Wenn ein Regisseur am selben Abend in zwei verschiedenen Theatern Premiere hat, ist das nicht nur ein Indiz für seinen Marktwert. Der deutsche Schauspielregisseur Elmar Goerden zeigte am Samstag-Abend im Wiener Theater in der Josefstadt erstmals die von ihm montierte Text-Collage "Kafka". Parallel dazu hatte in der Grazer Oper, in der er sich an diesem Abend nicht vor dem Vorhang zeigen konnte, seine Inszenierung von Jules Massenets "Manon" Premiere. In einer Einstudierung durch Barbara Schröder, die für Graz klonte, was Goerden gemeinsam mit den Ausstattern Silvia Merlo und Ulf Stengl im Februar 2013 für das Theater in Basel ersonnen hatte.
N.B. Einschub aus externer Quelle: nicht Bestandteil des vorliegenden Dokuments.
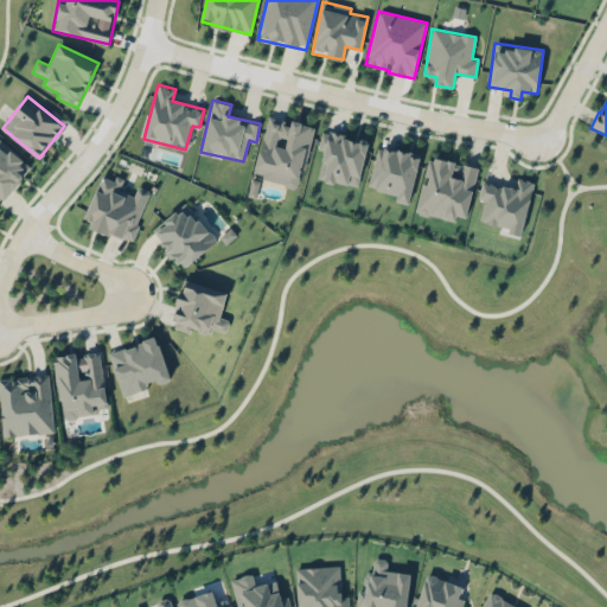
[(256,173),(302,180),(312,123),(266,115),(256,173)]
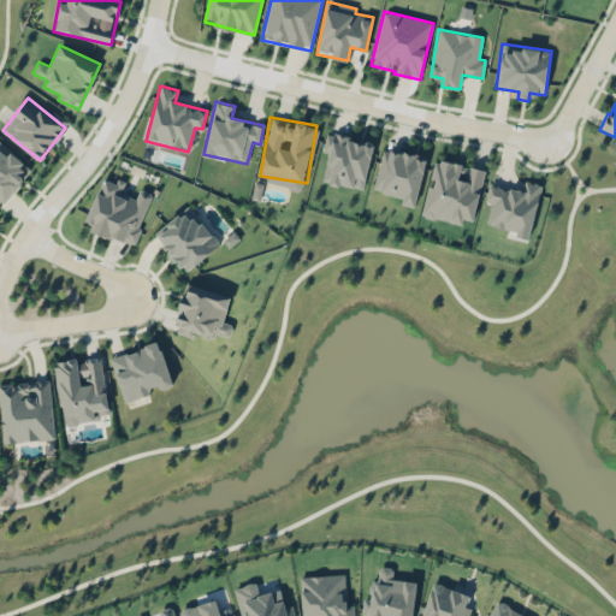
[(362,191),(374,144),(327,132),(323,152),(329,154),(321,181),(362,191)]
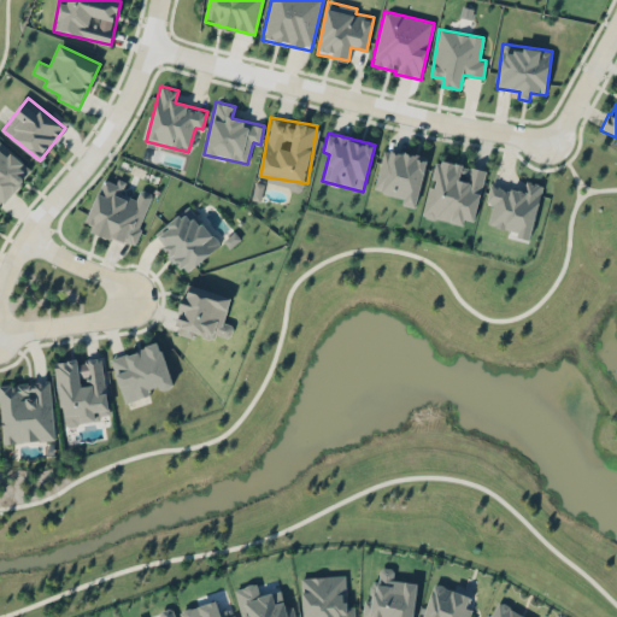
[(404,198),(403,205),(416,207),(428,157),(385,147),(374,191),(404,198)]
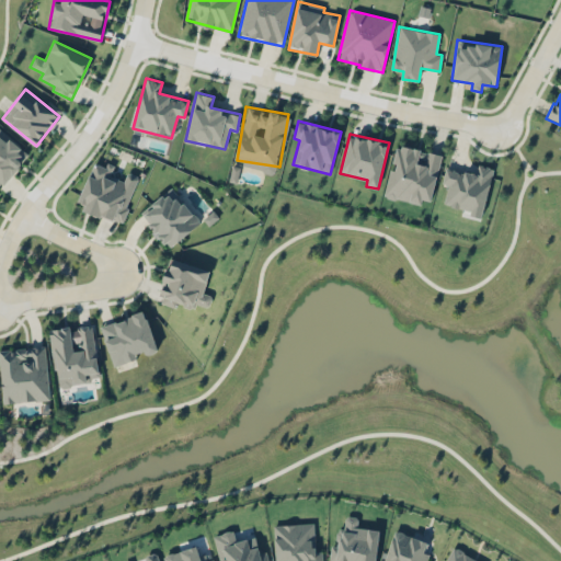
[(441,153),(396,145),(386,196),(432,205),(441,153)]
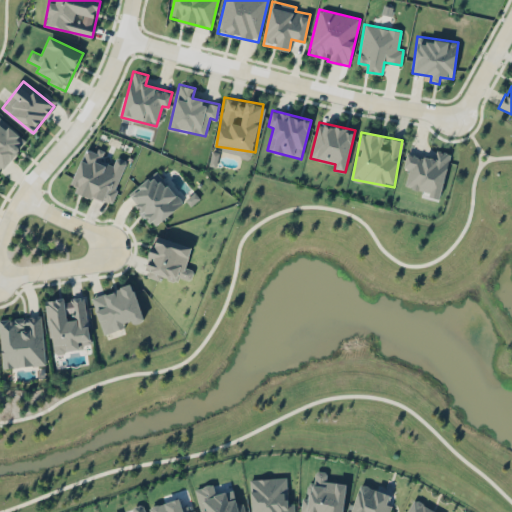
[(126,160),(116,157),(114,164),(101,160),(105,150),(97,148),(96,151),(85,148),(72,191),(112,204),(126,160)]
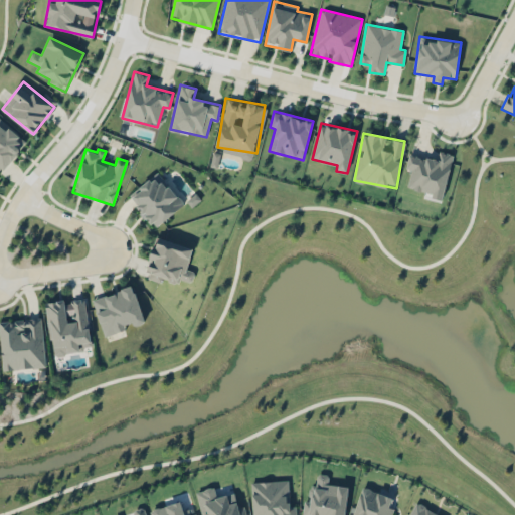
[(443,200),(453,154),(440,151),(438,160),(409,154),(405,168),(411,170),(407,187),(432,193),(431,197),(443,200)]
Die Poststation von Amiens, die sich Massenet und seine Librettisten Henri Meilhac und Philippe Gille als Schauplatz des ersten Aktes vorstellten, hat sich in dieser Produktion in die Ankunftshalle eines modernen Flughafens verwandelt. Das wirkt auf den ersten Blick nicht aus der Luft gegriffen, zumal sich der Airport auch als moderne Metapher für die Flüchtigkeit deuten lässt, schafft aber beträchtliche Probleme, weil die Inszenierung den Flughafen nicht mehr verlässt, und der Text trotz bisweilen weit vom Original abweichender deutscher Übertitel, die etwa "Tücher von Hermès" als Kaufobjekte anpreisen, mit diesem Konzept auf Kollisionskurs gerät. Amüsiert zunächst ein nicht funktionierender Snackapparat, wirkt es auch witzig, dass auf Suchschildern die Namen der beiden Librettisten prangen, so gerät spätestens die Raucherkabine als Ersatz für die Kirche Saint Sulpice zur Peinlichkeit. Vor allem in der Führung des Chores wirkt diese Inszenierung hilflos, egal ob man nun als Betrachter den Auftritt zweier hochschwangerer Nonnen als originell, unnötig oder provokant empfindet.

Aufwühlende Emotionalität

Große Meriten hat die letzte Premiere dieser Opernsaison in der musikalischen Umsetzung. Dirk Kaftan meidet am Pult der Grazer Philharmoniker Sentimentalität und Zuckerguss, lässt Massenets Partitur kantig klingen und musiziert mit aufwühlender Emotionalität.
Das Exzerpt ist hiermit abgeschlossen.